Through the Women’s Health Initiative (WHI) we screened 1044 women for cervical cancer and provided potentially life-saving thermal ablation treatment or referrals for 87. But the true fulfillment of our mandate was training 12 doctors, nurses and midwives, some of whom traveled long distances to learn the screening and treatment techniques, with the goal of local sustainability. By expanding our outreach in 2024, we expect to double our impact.


Through the Physician Incentive Program (PIP) we provided financial support, supplies and equipment to 7 doctors working in deplorable conditions, under constant threat of arrest, detention or execution. And yet, they were stalwart in their commitment to their patients, put their lives on the line every day, and would not be deterred.


The subsidy helped to provide medical attention to approximately 25,000 patients. Considering how many suffered war injuries, that statistic is both admirable and appalling, The total expenditure was approximately CA$20,500, and the approximate cost per patient was $.82.


It’s been said that he profits most who serves best. If that is indeed true, then during the past year, so many in the extended Project HANDS family amassed a fortune in good humanitarian deeds. Those deserving of our humble gratitude include our dedicated volunteers, the courageous PIP doctors, the International Rescue Committee, Mae La Refugee Camp, Mae Tao Clinic, and the American College of Surgeons.
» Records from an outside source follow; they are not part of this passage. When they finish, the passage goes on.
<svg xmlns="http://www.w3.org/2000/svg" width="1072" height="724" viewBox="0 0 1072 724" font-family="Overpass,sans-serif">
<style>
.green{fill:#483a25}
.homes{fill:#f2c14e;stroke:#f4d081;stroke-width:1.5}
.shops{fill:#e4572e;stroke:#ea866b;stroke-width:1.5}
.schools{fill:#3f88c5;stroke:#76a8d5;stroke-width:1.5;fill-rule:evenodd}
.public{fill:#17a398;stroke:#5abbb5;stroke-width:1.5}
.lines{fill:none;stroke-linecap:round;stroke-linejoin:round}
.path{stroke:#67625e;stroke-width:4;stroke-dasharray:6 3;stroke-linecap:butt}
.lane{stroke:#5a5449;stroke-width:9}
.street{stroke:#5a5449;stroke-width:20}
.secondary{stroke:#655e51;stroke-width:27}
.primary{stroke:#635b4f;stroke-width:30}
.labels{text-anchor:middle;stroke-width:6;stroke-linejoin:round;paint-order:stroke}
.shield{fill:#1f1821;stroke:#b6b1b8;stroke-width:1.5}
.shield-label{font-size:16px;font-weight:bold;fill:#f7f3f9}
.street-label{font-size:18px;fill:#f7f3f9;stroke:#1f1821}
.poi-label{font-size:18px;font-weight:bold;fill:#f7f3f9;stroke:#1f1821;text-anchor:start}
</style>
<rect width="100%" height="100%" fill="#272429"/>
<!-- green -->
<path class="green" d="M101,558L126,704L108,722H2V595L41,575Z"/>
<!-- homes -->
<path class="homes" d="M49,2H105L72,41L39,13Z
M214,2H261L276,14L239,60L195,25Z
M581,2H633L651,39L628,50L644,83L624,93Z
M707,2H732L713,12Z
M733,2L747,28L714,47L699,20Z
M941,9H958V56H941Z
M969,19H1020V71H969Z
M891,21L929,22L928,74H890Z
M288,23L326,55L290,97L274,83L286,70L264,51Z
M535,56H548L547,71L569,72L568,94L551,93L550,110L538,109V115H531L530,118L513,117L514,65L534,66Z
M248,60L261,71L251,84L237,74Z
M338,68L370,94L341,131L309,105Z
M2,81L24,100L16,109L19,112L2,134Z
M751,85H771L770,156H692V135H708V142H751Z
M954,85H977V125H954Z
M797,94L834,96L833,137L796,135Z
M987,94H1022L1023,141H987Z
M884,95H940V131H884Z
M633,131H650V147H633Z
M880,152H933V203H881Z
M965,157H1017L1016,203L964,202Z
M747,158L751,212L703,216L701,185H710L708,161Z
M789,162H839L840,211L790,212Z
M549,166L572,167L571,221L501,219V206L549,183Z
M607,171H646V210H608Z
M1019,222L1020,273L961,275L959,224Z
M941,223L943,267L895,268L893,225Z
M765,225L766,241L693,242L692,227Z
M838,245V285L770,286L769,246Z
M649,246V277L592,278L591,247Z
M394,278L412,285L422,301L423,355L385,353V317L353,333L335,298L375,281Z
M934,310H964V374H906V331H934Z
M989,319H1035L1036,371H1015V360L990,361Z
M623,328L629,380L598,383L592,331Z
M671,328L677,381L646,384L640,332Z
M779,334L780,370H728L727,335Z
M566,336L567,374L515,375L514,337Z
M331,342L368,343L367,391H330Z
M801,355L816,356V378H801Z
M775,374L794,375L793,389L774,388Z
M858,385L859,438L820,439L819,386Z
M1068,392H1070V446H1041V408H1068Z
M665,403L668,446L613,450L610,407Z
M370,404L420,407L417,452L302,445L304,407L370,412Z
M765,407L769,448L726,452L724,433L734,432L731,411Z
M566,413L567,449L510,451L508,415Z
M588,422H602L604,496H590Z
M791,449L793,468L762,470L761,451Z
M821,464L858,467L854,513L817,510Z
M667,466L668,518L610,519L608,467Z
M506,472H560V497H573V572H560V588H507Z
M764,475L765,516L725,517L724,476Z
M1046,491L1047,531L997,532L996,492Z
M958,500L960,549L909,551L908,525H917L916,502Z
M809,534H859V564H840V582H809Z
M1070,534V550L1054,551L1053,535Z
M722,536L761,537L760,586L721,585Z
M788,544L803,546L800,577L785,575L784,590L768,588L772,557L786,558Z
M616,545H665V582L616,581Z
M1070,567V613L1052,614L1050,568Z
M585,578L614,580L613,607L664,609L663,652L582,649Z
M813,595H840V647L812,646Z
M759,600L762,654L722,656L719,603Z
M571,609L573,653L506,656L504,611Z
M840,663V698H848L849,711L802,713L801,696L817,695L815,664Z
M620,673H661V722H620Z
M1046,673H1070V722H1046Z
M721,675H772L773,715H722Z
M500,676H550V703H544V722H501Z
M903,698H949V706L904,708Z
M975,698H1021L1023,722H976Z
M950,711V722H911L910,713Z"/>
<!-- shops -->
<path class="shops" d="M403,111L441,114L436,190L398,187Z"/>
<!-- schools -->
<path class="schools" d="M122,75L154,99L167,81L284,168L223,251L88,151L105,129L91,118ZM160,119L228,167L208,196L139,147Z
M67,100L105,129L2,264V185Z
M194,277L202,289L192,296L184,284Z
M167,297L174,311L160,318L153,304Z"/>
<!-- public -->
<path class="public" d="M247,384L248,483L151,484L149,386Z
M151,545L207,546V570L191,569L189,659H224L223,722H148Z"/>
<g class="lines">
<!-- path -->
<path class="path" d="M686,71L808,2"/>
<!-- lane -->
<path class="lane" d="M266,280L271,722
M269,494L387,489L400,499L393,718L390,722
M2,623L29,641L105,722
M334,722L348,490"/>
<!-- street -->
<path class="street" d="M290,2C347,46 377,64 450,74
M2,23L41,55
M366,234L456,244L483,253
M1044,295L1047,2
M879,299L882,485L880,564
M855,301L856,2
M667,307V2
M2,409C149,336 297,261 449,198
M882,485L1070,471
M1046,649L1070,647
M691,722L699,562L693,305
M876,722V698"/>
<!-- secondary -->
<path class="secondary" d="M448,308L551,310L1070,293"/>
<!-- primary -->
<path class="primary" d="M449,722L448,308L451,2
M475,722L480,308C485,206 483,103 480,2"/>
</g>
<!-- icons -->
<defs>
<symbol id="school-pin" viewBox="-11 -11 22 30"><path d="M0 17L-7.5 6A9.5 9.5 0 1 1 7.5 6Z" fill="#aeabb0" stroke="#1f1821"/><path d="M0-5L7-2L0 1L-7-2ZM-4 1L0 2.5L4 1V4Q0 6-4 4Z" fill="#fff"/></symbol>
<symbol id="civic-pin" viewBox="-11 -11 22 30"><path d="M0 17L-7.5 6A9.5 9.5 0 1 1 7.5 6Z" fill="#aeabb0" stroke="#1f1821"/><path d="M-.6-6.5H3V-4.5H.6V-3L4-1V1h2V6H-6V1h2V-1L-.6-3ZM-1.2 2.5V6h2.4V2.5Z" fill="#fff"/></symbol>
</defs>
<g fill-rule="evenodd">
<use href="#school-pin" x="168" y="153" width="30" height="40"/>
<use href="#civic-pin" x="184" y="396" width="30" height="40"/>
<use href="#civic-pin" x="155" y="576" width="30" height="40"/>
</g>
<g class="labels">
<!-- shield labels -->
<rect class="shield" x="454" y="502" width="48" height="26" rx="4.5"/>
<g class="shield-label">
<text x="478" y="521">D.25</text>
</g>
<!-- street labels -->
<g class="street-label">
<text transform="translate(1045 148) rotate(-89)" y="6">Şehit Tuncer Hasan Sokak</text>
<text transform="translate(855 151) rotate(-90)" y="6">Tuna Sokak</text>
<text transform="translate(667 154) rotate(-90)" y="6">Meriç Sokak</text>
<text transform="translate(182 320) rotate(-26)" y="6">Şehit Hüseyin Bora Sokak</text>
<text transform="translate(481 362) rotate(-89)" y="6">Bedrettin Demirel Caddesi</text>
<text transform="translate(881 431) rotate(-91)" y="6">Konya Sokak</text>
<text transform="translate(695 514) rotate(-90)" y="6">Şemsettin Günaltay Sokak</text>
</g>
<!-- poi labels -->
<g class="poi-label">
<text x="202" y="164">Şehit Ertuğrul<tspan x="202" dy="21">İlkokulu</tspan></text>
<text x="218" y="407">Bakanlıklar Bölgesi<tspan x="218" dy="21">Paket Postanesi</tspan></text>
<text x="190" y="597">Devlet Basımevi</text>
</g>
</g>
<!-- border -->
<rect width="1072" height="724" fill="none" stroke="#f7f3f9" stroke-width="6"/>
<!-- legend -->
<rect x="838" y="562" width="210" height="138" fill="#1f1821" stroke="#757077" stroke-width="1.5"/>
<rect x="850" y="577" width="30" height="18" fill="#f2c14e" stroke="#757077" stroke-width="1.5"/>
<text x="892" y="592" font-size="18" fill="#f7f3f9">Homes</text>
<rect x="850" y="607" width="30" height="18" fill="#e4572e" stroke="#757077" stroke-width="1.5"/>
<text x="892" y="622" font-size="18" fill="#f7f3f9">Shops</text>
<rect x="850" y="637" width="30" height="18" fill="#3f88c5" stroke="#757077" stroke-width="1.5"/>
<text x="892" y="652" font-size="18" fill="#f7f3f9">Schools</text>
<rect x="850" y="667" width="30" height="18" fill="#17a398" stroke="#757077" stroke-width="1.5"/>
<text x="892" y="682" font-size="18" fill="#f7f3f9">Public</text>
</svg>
And last, but by no means least, our deepest gratitude goes to an individual who must remain anonymous because of her advocacy for the Myanmar pro-democracy movement. Throughout her life, her father instilled in her the moral imperative of altruism, even – and especially – during times of personal hardship. Taking that obligation to heart, she continues to spearhead the PIP, navigating complex logistics and bureaucracy, with endless compassion and determination. When it comes to helping others, no matter how great the obstacles, she simply refuses to give up. Without her, the PIP would not and could not exist. It was also her introduction to Mae Tao Clinic that ultimately led us to partner with the International Rescue Committee and launch WHI in the refugee camps.


As we enter a new year, at a time when the world’s needs are endless and the outlook for many is bleak, let’s continue to ask ourselves the question that’s more relevant than ever. What if we could do even more?